Europe's mass car producers: the 6.4bn Dollar Question

While budget players like Hyundai and Kia continue to do well in Europe, as do the premium brands like BMW and JLR, the 'squeezed middle' of Ford Europe, GM Europe, Peugeot-Citroen and Fiat are expected to lose a combined $6.4bn this year.

While budget players like Hyundai and Kia continue to do well in Europe, as do the premium brands like BMW and JLR, the 'squeezed middle' of Ford Europe, GM Europe, Peugeot-Citroen and Fiat are expected to lose a combined $6.4bn this year.

That has left firms scrabbling to find ways to restore profitability, including plant closures and tie-ups to cut the costs of developing new models.

Peugeot-Citroen is now thought to be looking for a possible tie-up (life-line?) with the Chinese firm Dongfeng. And partly as a result of that, General Motors (which is closely tied to Dongfeng's rival Shanghai) has cashed in its seven per cent stake in Peugeot as part of a broader scaling back of the alliance between the two.

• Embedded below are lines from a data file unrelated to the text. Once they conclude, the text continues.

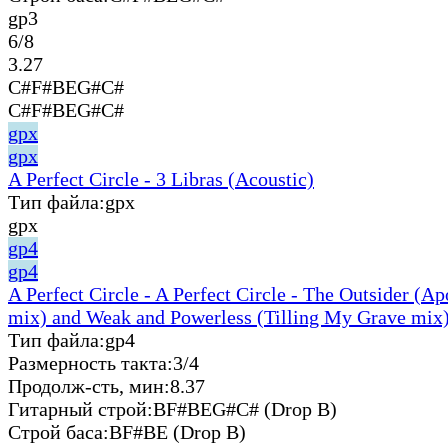
gp3
6/8
3.27
C#F#BEG#C#
C#F#BEG#C#
gpx
gpx
A Perfect Circle - 3 Libras (Acoustic)
Тип файла:
gpx
gpx
gp4
gp4
A Perfect Circle - A Perfect Circle - The Outsider (A
mix) and Weak and Powerless (Tilling My Grave mix)
Тип файла:
gp4
Размерность такта:
3/4
Продолж-сть, мин:
8.37
Гитарный строй:
BF#BEG#C# (Drop B)
Строй баса:
BF#BE (Drop B)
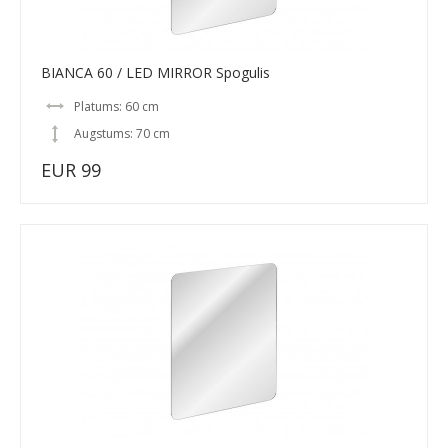
BIANCA 60 / LED MIRROR Spogulis
Platums: 60 cm
Augstums: 70 cm
EUR 99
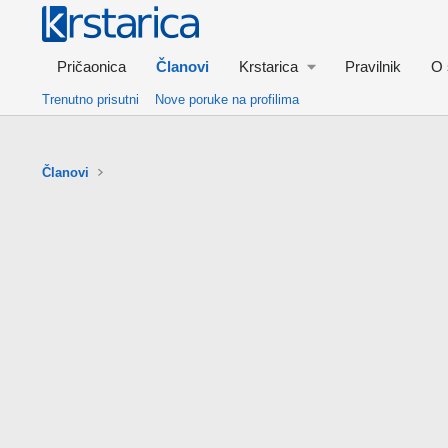
Pričaonica
Članovi
Krstarica
Pravilnik
O 
Trenutno prisutni
Nove poruke na profilima
Članovi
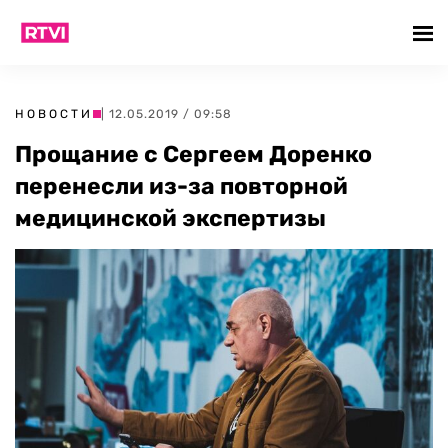
НОВОСТИ
| 12.05.2019 / 09:58
Прощание с Сергеем Доренко
перенесли из-за повторной
медицинской экспертизы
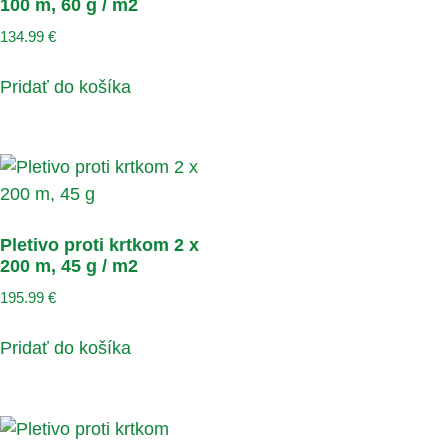
100 m, 60 g / m2
134.99
€
Pridať do košíka
Pletivo proti krtkom 2 x
200 m, 45 g / m2
195.99
€
Pridať do košíka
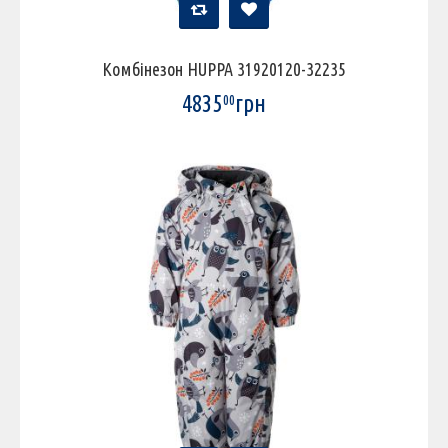
Комбінезон HUPPA 31920120-32235
4835
грн
00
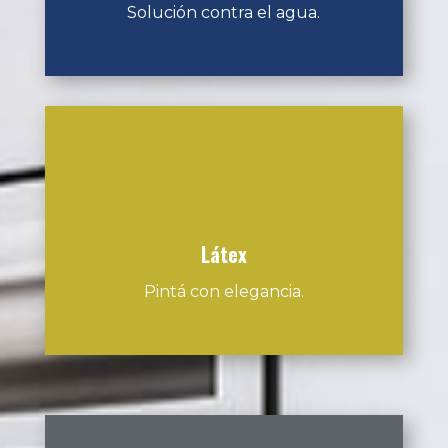
Solución contra el agua.
Látex
Pintá con elegancia.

Peugeot is thought to be looking at a €3 billion capital increase (share issue to you and me), with both Dongfeng and the French government potentially buying a stake, thereby acquiring around 20% per cent each of Peugeot. It would be yet another bail-out by the French government.

Peugeot-Citroen's automotive division lost €510 million in the first half of 2013, and is expected to lose around €750 in the second half of 2013. It burned through an impressive €3 billion in cash in 2012, and has been kept going by a series of hefty bail outs by the French government in recent years.

This year the firm expects to burn through another €1.5 billion but to break even by the end of 2014. That target looks rather optimistic.

While raising fresh capital from Dongfeng and the French government will help reduce Peugeot's debt, and buy more time, it won't change the firm's underlying fundamentals such as the lack of capacity utilisation, high costs, and poor revenue growth.

Meanwhile, Peugeot's ex-shareholder General Motors has decided to largely scrap the Chevrolet brand in Europe. Taking an American brand best known for big cruisers and slap it on cheap small cars made mainly in Korea by the defunct Daewoo and then sell them in Europe was always a pretty dumb idea.